═════ TEXTO DADO
En el marco de las investigaciones relacionadas con la gestión de los recursos naturales y la adaptación al cambio climático, se han pergeñado nuevas formas de gobernanza social para enfrentar los retos ecológicos. En este contexto, se ha reconocido el papel que desempeñan los conocimientos y prácticas sociales basados en el capital social, la economía del don y la gestión de los bienes comunes como elementos influyentes en la adaptación al cambio climático y a la sostenibilidad territorial. En el marco de la crisis ecológica, se está reconfigurando un entramado de relaciones sociales caracterizado por la interdependencia entre los agentes, las instituciones y los recursos de los que dependen (Adger, 1999).

Cuando se habla de cambio climático, se invoca de manera ineludible al IPCC[1] de la Naciones Unidas. El último informe del IPCC analiza el trabajo titulado El cambio climático y la tierra (2019a),en el que la sostenibilidad aparece como la prioridad global para enfrentar el desafío climático y la consecución de resultados positivos depende de la implantación de sistemas de gobernanza a nivel local. El mencionado informe explica cómo la crisis climática afecta a las formas de vida y a la seguridad alimentaria, puesto que existen patrones sostenibles y otros que no lo son tanto. Es decir, hay actuaciones humanas que requieren más agua, tierra y energía, lo que a su vez provoca más emisiones de gases de efecto invernadero. Los sistemas más sostenibles son los que presentan mayores oportunidades de adaptación al cambio climático. Existen, pues, maneras de gestionar tanto los riesgos medioambientales como de reducir sus vulnerabilidades a través de enfoques resilientes. La COP 25[2] ha destacado el multilateralismo activista y la necesidad de mayor impulso a la acción de actores no gubernamentales en la lucha contra el cambio climático.
══════════
═════ MATERIAL PROPORCIONADO
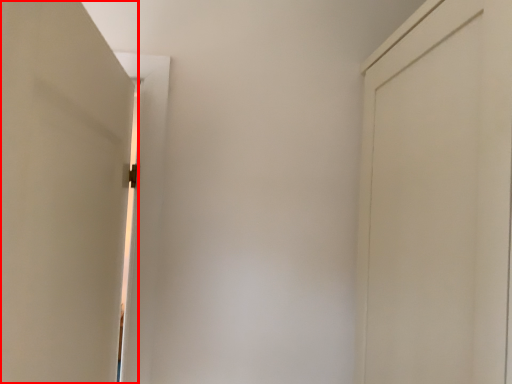
Question: From the image's perspective, considering the relative positions of door (annotated by the red box) and door in the image provided, where is door (annotated by the red box) located with respect to the staircase?

Choices:
 (A) above
 (B) below

Answer: (B)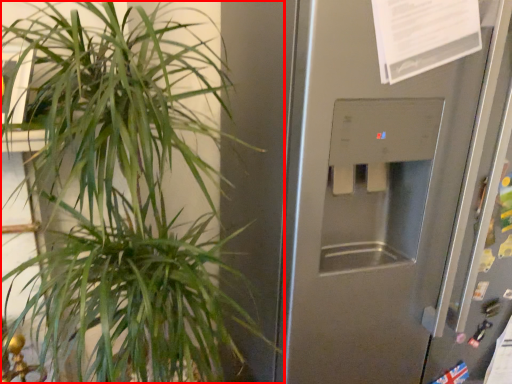
Question: In this image, where is houseplant (annotated by the red box) located relative to screen door?

Choices:
 (A) left
 (B) right

Answer: (A)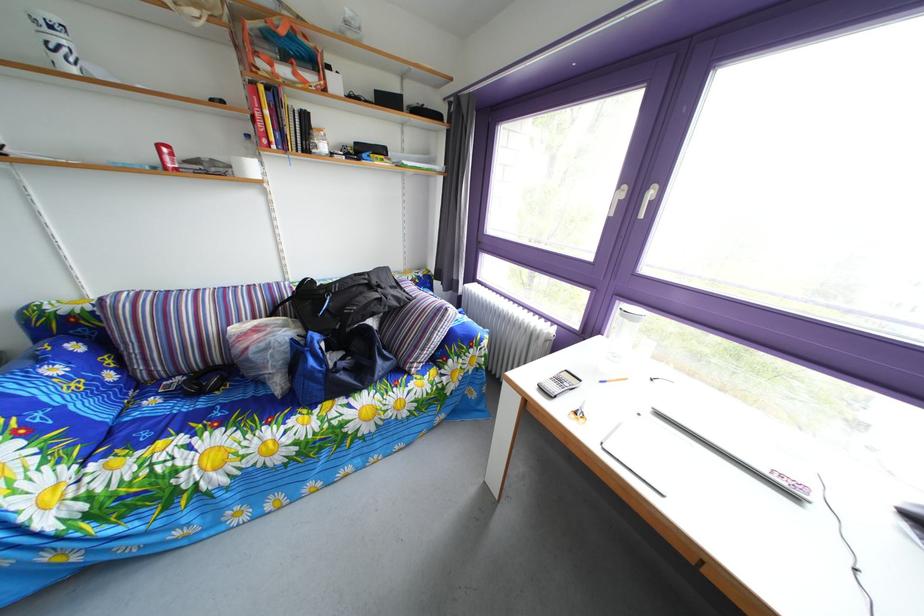
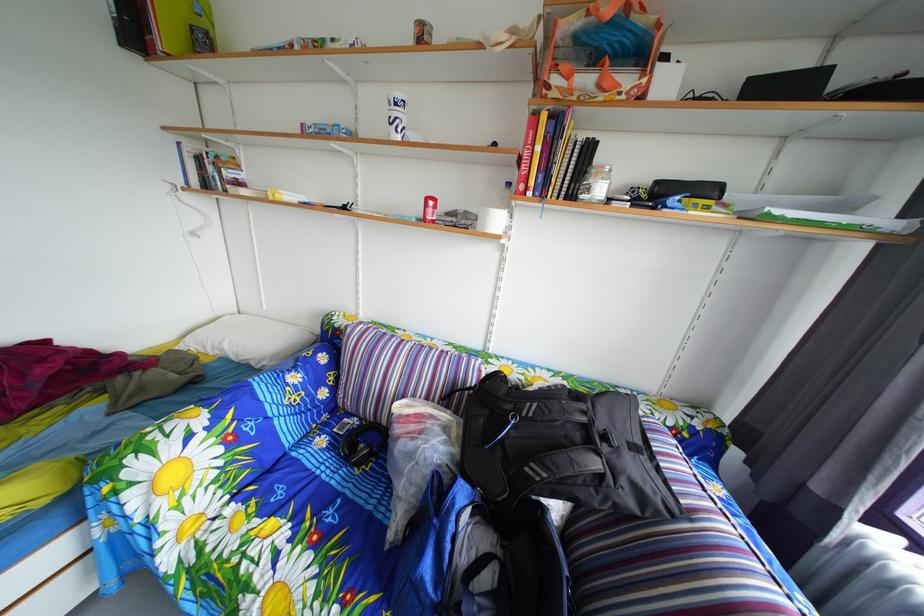
In the second image, find the point that corresponds to [57,38] in the first image.

(404, 116)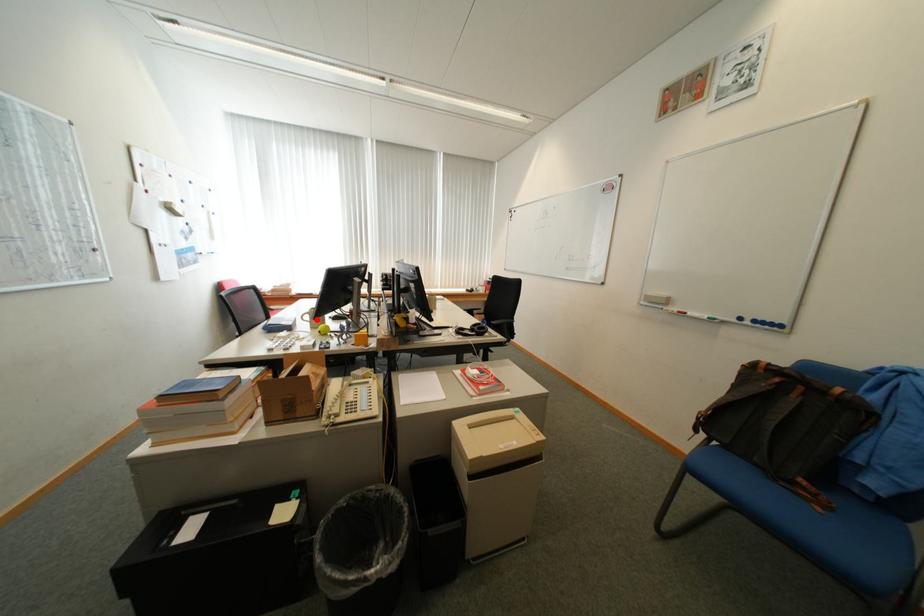
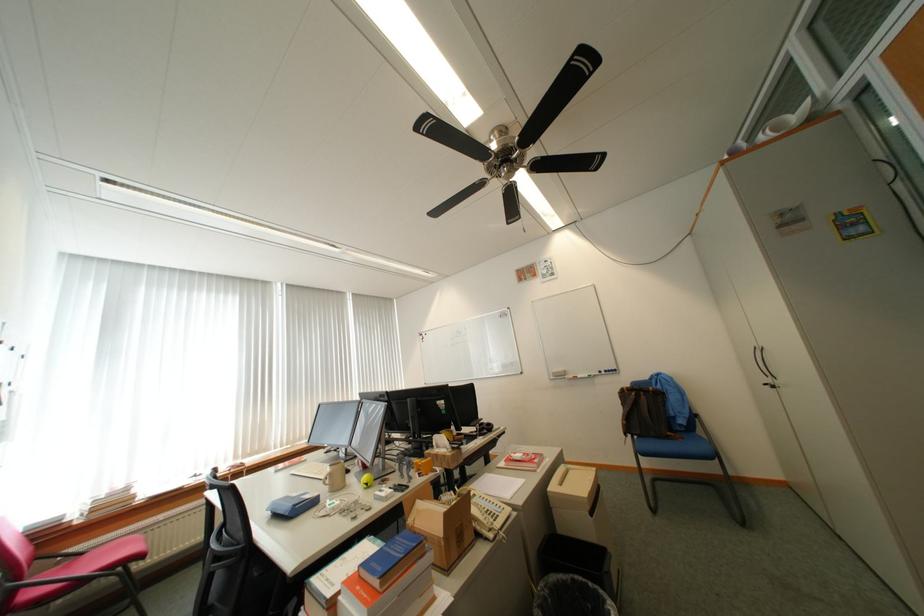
══════════
TRABAJO POR HACER: Edita el texto dado: reproduce el tramo desde "En el marco de las" hasta "dependen (Adger, 1999)." y reemplaza "crisis ecológica" por "crisis ambiental". Básate únicamente en el texto dado.

RESULTADO OBTENIDO:
En el marco de las investigaciones relacionadas con la gestión de los recursos naturales y la adaptación al cambio climático, se han pergeñado nuevas formas de gobernanza social para enfrentar los retos ecológicos. En este contexto, se ha reconocido el papel que desempeñan los conocimientos y prácticas sociales basados en el capital social, la economía del don y la gestión de los bienes comunes como elementos influyentes en la adaptación al cambio climático y a la sostenibilidad territorial. En el marco de la crisis ambiental, se está reconfigurando un entramado de relaciones sociales caracterizado por la interdependencia entre los agentes, las instituciones y los recursos de los que dependen (Adger, 1999).